DIPP avanza en papel mientras la red vial sigue colapsada

La Dirección de Proyectos Viales Prioritarios (DIPP), presentada como la gran apuesta para modernizar la infraestructura vial de Guatemala, continúa acumulando atrasos, vacíos normativos y falta de capacidad operativa a pocos meses de su entrada formal en funcionamiento. Aunque la Ley de Infraestructura Vial Prioritaria ya fue aprobada y varios procesos avanzan administrativamente, la entidad sigue sin operar plenamente.

El problema comienza a generar preocupación tanto en sectores empresariales como técnicos, especialmente porque la DIPP debía convertirse en el eje encargado de ordenar, supervisar y acelerar proyectos estratégicos de carreteras. Sin embargo, la falta de reglamento definitivo, estructura presupuestaria consolidada y evaluación completa de la red vial prioritaria mantiene paralizada buena parte de la implementación real del modelo.

Mientras tanto, el deterioro de las carreteras continúa agravándose. Rutas estratégicas como la CA-1, CA-2, CA-9 y CA-13 siguen enfrentando problemas estructurales, retrasos logísticos y costos crecientes para transporte y comercio.
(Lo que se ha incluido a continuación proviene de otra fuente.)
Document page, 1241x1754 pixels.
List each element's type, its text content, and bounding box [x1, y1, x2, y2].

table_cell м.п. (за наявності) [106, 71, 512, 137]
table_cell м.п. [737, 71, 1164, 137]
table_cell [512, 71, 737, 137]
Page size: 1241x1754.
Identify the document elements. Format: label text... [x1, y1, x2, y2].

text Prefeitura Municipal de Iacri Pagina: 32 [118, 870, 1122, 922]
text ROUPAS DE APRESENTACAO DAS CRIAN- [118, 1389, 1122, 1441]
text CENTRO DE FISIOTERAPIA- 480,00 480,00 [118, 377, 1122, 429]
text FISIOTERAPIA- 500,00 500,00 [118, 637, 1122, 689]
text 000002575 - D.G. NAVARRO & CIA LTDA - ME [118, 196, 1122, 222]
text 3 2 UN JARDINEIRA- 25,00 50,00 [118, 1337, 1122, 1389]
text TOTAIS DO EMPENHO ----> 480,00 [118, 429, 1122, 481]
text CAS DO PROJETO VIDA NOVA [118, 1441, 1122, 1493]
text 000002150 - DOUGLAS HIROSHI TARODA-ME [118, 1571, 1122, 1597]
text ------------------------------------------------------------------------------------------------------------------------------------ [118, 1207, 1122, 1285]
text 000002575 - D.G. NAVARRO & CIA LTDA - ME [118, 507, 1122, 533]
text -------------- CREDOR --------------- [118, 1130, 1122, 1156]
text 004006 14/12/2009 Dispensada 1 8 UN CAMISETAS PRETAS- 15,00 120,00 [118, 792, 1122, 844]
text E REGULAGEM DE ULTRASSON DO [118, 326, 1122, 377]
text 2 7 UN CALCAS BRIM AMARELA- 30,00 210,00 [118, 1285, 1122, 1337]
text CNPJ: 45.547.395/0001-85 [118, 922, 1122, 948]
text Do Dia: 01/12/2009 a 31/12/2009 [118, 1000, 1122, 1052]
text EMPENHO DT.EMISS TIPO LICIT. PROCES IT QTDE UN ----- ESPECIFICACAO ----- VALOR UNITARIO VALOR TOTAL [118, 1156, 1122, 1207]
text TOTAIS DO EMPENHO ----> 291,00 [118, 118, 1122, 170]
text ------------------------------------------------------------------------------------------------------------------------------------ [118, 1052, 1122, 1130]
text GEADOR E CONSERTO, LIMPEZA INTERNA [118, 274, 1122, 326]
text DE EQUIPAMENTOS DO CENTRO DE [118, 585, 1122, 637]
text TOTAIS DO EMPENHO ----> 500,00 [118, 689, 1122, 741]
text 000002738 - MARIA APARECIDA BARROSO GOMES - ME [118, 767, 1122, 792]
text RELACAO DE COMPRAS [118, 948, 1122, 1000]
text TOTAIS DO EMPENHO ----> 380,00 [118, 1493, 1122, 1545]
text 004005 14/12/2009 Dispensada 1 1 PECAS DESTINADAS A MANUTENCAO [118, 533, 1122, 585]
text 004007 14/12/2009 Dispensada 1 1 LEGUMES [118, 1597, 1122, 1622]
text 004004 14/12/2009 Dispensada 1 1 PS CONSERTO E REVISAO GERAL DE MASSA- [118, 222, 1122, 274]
Según estimaciones discutidas dentro de espacios empresariales y técnicos, Guatemala enfrenta costos logísticos cercanos al 32 % del valor de los productos, muy por encima de estándares internacionales competitivos.

El deterioro vial dejó de ser solamente un problema de tránsito. Hoy se ha convertido en un reclamo social que afecta diariamente a miles de guatemaltecos, desde transportistas y comerciantes hasta trabajadores y comunidades rurales que enfrentan carreteras colapsadas, tiempos de traslado cada vez mayores y mayores costos económicos derivados del mal estado de la red vial.

La situación se vuelve todavía más sensible porque los primeros proyectos plenamente operativos de la DIPP podrían empezar a ejecutarse hasta 2027, según el cronograma actualizado revelado por Prensa Libre. Aunque la entidad ya designó gerente, definió parte de su estructura y mantiene reuniones periódicas, todavía carece de oficinas completas, personal consolidado y fondos plenamente habilitados para operar.

La demora vuelve a alimentar críticas sobre la tradicional distancia entre aprobación de leyes y ejecución efectiva dentro del Estado guatemalteco. Mientras el Gobierno de Bernardo Arévalo insiste en presentar la DIPP como una transformación estructural para la infraestructura nacional, distintos sectores empiezan a cuestionar si la nueva institucionalidad realmente logrará romper con décadas de burocracia, retrasos y politización alrededor de la obra pública.

Además, el propio calendario comienza a despertar lecturas políticas incómodas. Que las primeras obras visibles de gran escala coincidan precisamente con el siguiente ciclo electoral empieza a generar sospechas dentro de sectores críticos, especialmente en un país donde históricamente la infraestructura vial ha funcionado también como herramienta de capital político y narrativa gubernamental.